Due to intensive development in LEO, there is an important motivation to develop suitable strategies for proactive debris removal. Through numerical calculation and visual simulation, a spherical space debris was applied to systematically address the plasma expansion plumes and active deorbit, and the following conclusions were drawn:

1. (1)

   The evolution process of plasma expansion plumes formed on the debris was simulated based on different incident laser powers and action times, and the velocity change of plasma expansion plumes formed on the debris was also calculated by numerical calculation. Results showed that the whole area of plasma expansion plumes was distributed outward from the centre of the plasma plumes, and the plasma was sprayed outwards in a mushroom cloud shape with the increase of action times and incident laser powers. At the same time, the plasma plume speed increased within a certain irradiation times with the increase of incident laser powers, and the maximum velocity appeared around 21 μs and reached 2.36km/s when the incident laser power was 900 kW. By exploring the evolution characteristics of plasma expansion plumes with thermal effects, preliminary results showed that the spatial scale of the plasma expansion plumes was rapidly increased, but the temperature of the plasma expansion plumes was gradually decreased with the increase in incident laser powers and action times.
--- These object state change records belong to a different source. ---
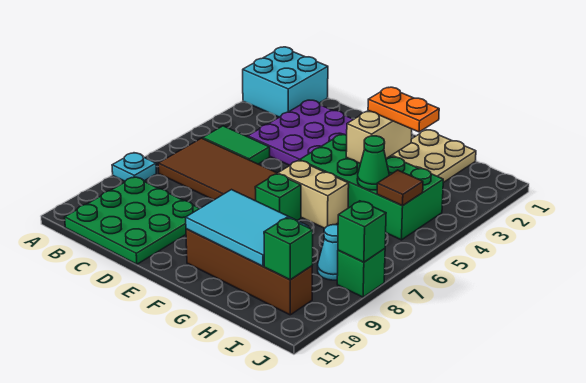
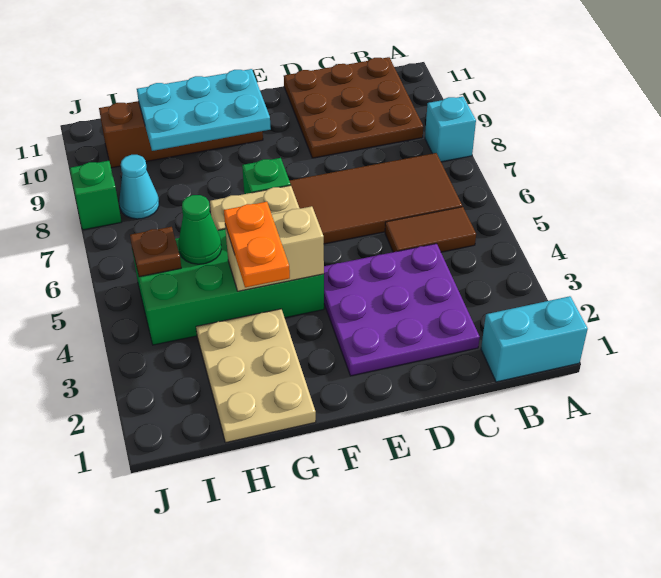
cyan 2x2 brick [243,47,328,117] -> cyan 1x2 brick [481,296,588,382]
cyan 1x1 plate [112,153,156,181] -> cyan 1x1 brick [425,97,476,162]
green 1x2 tile [203,126,270,164] -> brown 1x2 tile [385,207,476,252]
green 3x3 plate [65,177,200,264] -> brown 3x3 plate [284,57,423,158]
cyan 2x3 tile [186,190,309,266] -> cyan 2x3 plate [137,69,271,151]
tan 1x2 brick [346,111,412,164] -> tan 1x2 brick turned to [225,206,324,291]
orange 1x2 plate [368,87,439,132] -> orange 1x2 plate turned to [224,202,290,287]
brown 1x1 tile [377,170,423,206] -> brown 1x1 plate [130,227,181,277]
green 1x1 brick [264,218,313,280] -> none
green 1x1 brick [338,201,386,262] -> none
As a result, the maximum plume temperature occurred near the debris surface, and the highest temperature on the debris surface reached maximum value of 9230 K at time 45 μs and power 900 kW.

2. (2)

   The influence rules of the debris orbital semi-major axis with the number of laser pulses were discussed for different incident laser powers, and the variation rules of irradiation distance with operation time were explored for different space-based platforms by numerical calculation. Results indicated that the orbital semi-major axis of the debris was increased with the increase of the number of laser pulses. When the number of laser pulses was 466 and the incident laser power was 900 kW, the maximum increment of the debris orbital semi-major axis achieved 627km. Moreover, the smaller the RAAN difference between the space-based platform and the debris orbital plane, the less time required for debris removal. For the RAAN of -1.5° and -4.0°, the debris appeared within the maximum irradiation range of pulsed lasers when the operation times were 1133 s and 1451 s, respectively.

3. (3)

   Based on the non-coplanar condition, active deorbit process of the debris was demonstrated by visual simulation, and the results validated that the effects of visual simulation were consistent with the results of numerical calculation. Especially, the perigee altitude of the debris was decreased from 256 km to 198.4 km by five times of passes, and 862 laser pulses completed active removal according to the given parameters. Thus, the results further clarified that the use of high-energy pulsed lasers was an important way to remove small space debris in the future.

4. (4)

   Optimised laser parameters were essential for improving the flow characteristics and velocity control of plasma expansion plumes. However, in order to establish reasonable and efficient engineering application of laser removal method, it is still necessary to further grasp the interaction rules between high-energy pulsed lasers and space debris under different parameters. These basic tasks mainly include technical issues, such as plasma plumes measurement, active control of space debris, multi-parameter optimization of space-based platform laser, etc. Effective implementation of this work can lay excellent foundation for further engineering application of space debris removal technology.